* [Job item]:
Copy the rows starting at the line that contains "满足0.3 MPa~0.5MPa不同等级的" and ending at the line that contains "Izcilas kafijas garšas sasniegšanai", swapping "Pievienot grozam" for "Ielikt grozā" and leaving everything else unchanged. Omit the pictures from your answer.

* [Supplied data]:
——————————

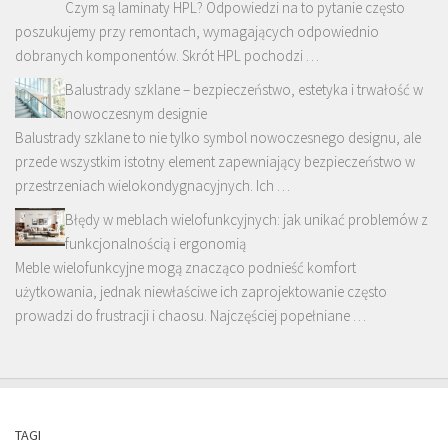
Czym są laminaty HPL? Odpowiedzi na to pytanie często
poszukujemy przy remontach, wymagających odpowiednio
dobranych komponentów. Skrót HPL pochodzi …
Balustrady szklane – bezpieczeństwo, estetyka i trwałość w
nowoczesnym designie
Balustrady szklane to nie tylko symbol nowoczesnego designu, ale
przede wszystkim istotny element zapewniający bezpieczeństwo w
przestrzeniach wielokondygnacyjnych. Ich …
Błędy w meblach wielofunkcyjnych: jak unikać problemów z
funkcjonalnością i ergonomią
Meble wielofunkcyjne mogą znacząco podnieść komfort
użytkowania, jednak niewłaściwe ich zaprojektowanie często
prowadzi do frustracji i chaosu. Najczęściej popełniane …
TAGI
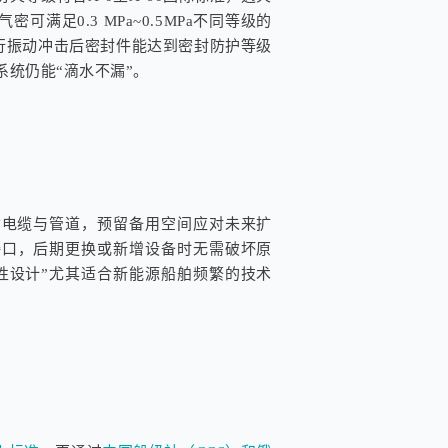
满足0.3 MPa~0.5MPa不同等级的
3标准进行振动冲击后密封件能达到密封防护等级
系统仍能“滴水不漏”。
寸电缆与管道，预留备用空间应对未来扩
接口，后期更换或新增设备时无需破坏原
性设计”尤其适合新能源船舶频繁的技术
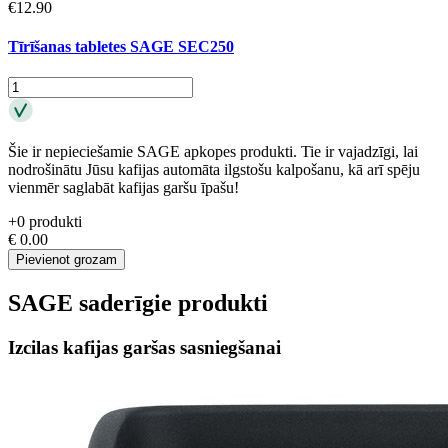
€
12.90
Tīrīšanas tabletes SAGE SEC250
Šie ir nepieciešamie SAGE apkopes produkti. Tie ir vajadzīgi, lai
nodrošinātu Jūsu kafijas automāta ilgstošu kalpošanu, kā arī spēju
vienmēr saglabāt kafijas garšu īpašu!
+
0
produkti
€
0.00
Pievienot grozam
SAGE saderīgie produkti
Izcilas kafijas garšas sasniegšanai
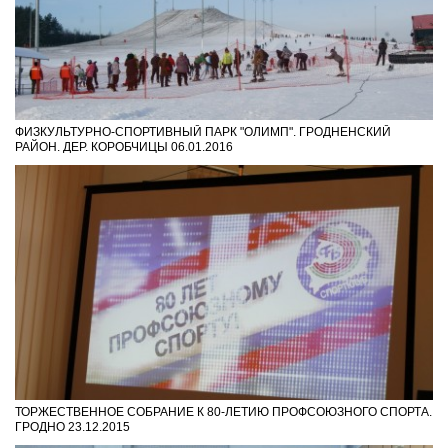
ФИЗКУЛЬТУРНО-СПОРТИВНЫЙ ПАРК "ОЛИМП". ГРОДНЕНСКИЙ
РАЙОН. ДЕР. КОРОБЧИЦЫ 06.01.2016
ТОРЖЕСТВЕННОЕ СОБРАНИЕ К 80-ЛЕТИЮ ПРОФСОЮЗНОГО СПОРТА.
ГРОДНО 23.12.2015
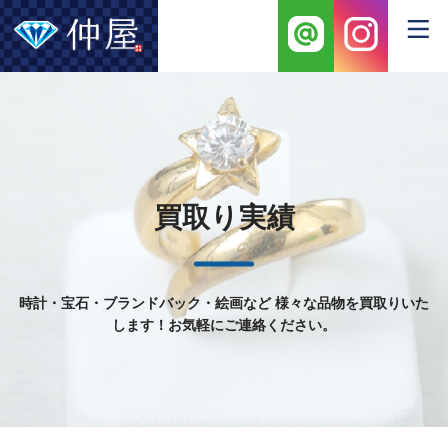
買取り実績
時計・宝石・ブランドバック・絵画など
様々な品物を買取りいた
します！お気軽にご連絡ください。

——————————

* [Expected answer]:
满足0.3 MPa~0.5MPa不同等级的
3标准进行振动冲击后密封件能达到密封防护等级
系统仍能“滴水不漏”。
寸电缆与管道，预留备用空间应对未来扩
接口，后期更换或新增设备时无需破坏原
性设计”尤其适合新能源船舶频繁的技术
€
12.90
Tīrīšanas tabletes SAGE SEC250
Šie ir nepieciešamie SAGE apkopes produkti. Tie ir vajadzīgi, lai
nodrošinātu Jūsu kafijas automāta ilgstošu kalpošanu, kā arī spēju
vienmēr saglabāt kafijas garšu īpašu!
+
0
produkti
€
0.00
Ielikt grozā
SAGE saderīgie produkti
Izcilas kafijas garšas sasniegšanai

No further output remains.